The group had last summer reportedly found a buyer for its £400m student accommodation portfolio.

 

However, Sanctuary has not confirmed if this sale was completed, and no mention was made of a transaction in the unaudited results. The group first told the markets in October 2024 it was looking to sell 21 of its student schemes. 

 

In its unaudited results, Sanctuary reported that its student occupancy rates edged up to 96 per cent in its last financial year.

 

Current members of the landlord’s executive team are also still directors of Sanctuary Management Services, which oversees its student stock.
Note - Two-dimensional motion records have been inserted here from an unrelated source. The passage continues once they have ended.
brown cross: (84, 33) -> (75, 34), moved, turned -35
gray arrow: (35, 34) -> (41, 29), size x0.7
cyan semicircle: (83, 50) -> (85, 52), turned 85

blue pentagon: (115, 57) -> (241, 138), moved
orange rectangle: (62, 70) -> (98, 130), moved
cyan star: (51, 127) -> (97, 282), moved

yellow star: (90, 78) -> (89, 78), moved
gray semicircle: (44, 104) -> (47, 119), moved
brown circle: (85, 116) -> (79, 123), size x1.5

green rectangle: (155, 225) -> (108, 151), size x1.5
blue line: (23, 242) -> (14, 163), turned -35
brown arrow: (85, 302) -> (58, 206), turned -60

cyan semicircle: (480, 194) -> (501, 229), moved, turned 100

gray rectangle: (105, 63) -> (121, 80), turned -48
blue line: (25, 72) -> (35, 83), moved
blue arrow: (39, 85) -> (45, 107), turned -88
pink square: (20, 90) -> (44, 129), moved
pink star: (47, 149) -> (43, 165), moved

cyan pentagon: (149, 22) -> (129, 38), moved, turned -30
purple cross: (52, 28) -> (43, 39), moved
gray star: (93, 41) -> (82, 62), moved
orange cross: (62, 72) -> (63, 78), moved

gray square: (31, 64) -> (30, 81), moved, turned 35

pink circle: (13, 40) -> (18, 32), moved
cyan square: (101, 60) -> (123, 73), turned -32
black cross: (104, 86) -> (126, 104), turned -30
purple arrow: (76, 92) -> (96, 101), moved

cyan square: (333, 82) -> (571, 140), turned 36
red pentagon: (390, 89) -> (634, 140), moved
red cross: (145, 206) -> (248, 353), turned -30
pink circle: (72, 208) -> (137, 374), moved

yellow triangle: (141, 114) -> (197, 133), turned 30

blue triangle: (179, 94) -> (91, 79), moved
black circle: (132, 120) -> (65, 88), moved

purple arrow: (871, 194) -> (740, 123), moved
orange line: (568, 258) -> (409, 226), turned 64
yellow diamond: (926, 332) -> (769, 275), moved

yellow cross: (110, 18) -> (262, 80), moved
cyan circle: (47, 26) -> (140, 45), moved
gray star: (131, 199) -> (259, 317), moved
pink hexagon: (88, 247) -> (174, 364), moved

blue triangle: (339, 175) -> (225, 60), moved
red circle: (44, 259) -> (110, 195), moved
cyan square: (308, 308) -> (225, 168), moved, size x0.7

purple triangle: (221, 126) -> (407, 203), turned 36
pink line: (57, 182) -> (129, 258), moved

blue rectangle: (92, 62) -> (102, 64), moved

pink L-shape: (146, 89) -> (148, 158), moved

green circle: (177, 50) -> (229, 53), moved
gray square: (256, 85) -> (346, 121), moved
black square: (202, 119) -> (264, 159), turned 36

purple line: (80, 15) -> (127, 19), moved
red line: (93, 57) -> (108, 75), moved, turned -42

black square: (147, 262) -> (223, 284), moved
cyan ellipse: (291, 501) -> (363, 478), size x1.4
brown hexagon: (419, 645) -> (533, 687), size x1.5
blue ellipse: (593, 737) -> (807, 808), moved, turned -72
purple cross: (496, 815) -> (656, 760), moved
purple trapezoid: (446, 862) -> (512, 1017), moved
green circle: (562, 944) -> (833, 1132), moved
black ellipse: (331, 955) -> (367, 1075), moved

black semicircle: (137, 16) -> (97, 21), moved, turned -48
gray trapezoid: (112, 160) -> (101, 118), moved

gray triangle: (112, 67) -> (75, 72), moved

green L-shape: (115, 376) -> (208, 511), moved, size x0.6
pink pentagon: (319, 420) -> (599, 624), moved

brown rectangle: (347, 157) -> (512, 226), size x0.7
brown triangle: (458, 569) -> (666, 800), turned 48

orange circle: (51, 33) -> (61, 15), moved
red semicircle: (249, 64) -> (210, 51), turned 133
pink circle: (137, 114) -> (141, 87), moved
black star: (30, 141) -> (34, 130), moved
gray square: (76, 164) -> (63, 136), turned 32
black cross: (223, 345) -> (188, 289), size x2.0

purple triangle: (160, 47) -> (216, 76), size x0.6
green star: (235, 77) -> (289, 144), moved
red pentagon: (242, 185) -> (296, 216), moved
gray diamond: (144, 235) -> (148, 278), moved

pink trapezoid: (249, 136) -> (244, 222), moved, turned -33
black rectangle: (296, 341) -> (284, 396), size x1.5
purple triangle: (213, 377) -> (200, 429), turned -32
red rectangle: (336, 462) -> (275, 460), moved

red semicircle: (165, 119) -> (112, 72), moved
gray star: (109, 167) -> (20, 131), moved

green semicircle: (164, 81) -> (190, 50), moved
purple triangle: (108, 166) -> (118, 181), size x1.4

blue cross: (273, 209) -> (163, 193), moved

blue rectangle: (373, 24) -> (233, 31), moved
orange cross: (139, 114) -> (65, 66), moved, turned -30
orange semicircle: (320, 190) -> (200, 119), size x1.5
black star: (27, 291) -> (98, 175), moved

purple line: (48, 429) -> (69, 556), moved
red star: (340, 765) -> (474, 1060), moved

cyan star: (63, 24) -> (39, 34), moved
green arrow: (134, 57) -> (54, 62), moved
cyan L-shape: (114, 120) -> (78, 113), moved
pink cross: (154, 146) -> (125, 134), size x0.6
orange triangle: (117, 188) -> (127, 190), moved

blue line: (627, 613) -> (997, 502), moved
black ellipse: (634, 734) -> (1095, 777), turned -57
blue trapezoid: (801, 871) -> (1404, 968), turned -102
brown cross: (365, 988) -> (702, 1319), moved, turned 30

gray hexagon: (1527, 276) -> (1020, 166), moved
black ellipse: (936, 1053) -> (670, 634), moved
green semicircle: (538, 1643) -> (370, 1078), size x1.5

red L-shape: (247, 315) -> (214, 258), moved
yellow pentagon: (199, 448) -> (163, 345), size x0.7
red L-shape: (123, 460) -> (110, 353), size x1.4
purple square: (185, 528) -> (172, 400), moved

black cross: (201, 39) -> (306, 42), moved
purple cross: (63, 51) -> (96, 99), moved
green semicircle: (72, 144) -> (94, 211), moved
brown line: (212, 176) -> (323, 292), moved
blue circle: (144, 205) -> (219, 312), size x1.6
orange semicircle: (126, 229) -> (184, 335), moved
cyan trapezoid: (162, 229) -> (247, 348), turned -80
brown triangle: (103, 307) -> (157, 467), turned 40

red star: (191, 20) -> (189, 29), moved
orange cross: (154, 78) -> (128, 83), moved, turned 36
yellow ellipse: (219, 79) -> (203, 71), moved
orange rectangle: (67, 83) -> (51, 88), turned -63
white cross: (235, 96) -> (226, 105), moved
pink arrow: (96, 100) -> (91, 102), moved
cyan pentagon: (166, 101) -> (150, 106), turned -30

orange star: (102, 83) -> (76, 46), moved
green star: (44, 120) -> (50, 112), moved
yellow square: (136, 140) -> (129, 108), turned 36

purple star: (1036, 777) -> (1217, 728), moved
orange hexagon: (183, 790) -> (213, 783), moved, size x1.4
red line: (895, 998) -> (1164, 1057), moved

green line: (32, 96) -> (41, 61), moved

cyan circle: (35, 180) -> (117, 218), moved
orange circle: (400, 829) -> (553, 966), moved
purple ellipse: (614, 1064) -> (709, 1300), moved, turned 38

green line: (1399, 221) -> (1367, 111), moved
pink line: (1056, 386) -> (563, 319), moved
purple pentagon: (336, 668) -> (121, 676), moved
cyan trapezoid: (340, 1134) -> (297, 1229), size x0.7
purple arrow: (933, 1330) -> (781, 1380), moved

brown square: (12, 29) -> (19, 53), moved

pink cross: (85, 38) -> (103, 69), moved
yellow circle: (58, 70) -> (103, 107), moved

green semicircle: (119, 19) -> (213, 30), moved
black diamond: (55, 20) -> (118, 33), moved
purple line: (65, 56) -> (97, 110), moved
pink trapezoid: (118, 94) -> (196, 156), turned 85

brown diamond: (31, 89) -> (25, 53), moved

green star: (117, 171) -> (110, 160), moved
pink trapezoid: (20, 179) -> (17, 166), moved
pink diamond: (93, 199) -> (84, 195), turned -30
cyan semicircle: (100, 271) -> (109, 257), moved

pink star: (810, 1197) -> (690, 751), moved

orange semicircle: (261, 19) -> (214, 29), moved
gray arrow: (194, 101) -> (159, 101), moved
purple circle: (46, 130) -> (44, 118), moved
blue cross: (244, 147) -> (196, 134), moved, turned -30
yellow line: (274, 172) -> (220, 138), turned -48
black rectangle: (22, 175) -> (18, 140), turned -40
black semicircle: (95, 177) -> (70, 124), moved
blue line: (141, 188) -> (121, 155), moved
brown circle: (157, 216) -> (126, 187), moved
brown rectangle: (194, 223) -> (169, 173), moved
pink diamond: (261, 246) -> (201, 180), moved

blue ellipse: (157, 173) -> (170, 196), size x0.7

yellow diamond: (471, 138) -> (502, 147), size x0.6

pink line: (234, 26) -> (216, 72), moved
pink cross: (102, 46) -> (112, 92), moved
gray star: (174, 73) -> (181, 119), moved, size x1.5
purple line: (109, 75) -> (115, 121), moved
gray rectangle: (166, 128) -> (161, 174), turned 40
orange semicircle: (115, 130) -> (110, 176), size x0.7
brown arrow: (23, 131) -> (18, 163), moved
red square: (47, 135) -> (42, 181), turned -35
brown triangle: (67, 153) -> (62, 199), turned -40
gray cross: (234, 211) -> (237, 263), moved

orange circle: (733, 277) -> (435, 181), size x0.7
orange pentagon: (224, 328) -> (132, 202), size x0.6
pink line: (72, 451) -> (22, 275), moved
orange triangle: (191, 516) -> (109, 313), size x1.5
Overall, Sanctuary recorded a three per cent rise in group revenue to £1.2bn in its last full-year, according to the unaudited figures.

 

Income from sales slid to £71m, down from £90m year-on-year. However, sales revenue is only six per cent of overall turnover.

 

Completions fell by six per cent to 790, with two-thirds of this comprising social housing tenures. 

 

Sanctuary reported an EBITDA MRI interest cover figure of 110.2 per cent, which was the same as the previous year. The group previously said that its interest cover had been hit by the acquisition of troubled Essex landlord Swan and its large debt.

 

Sanctuary’s net debt edged up to nearly £3.9bn. It held cash and undrawn facilities of £453m at the year-end, a fall from £516m the prior year.

 

Gearing was 53 per cent, up from 52.1 per cent the year before.

 

Ed Lunt, Sanctuary’s chief financial officer, branded it “another solid year for the group”.

 

Sanctuary has an A credit rating, and a stable outlook with S&P. Moody’s rates the landlord A2 with a stable outlook.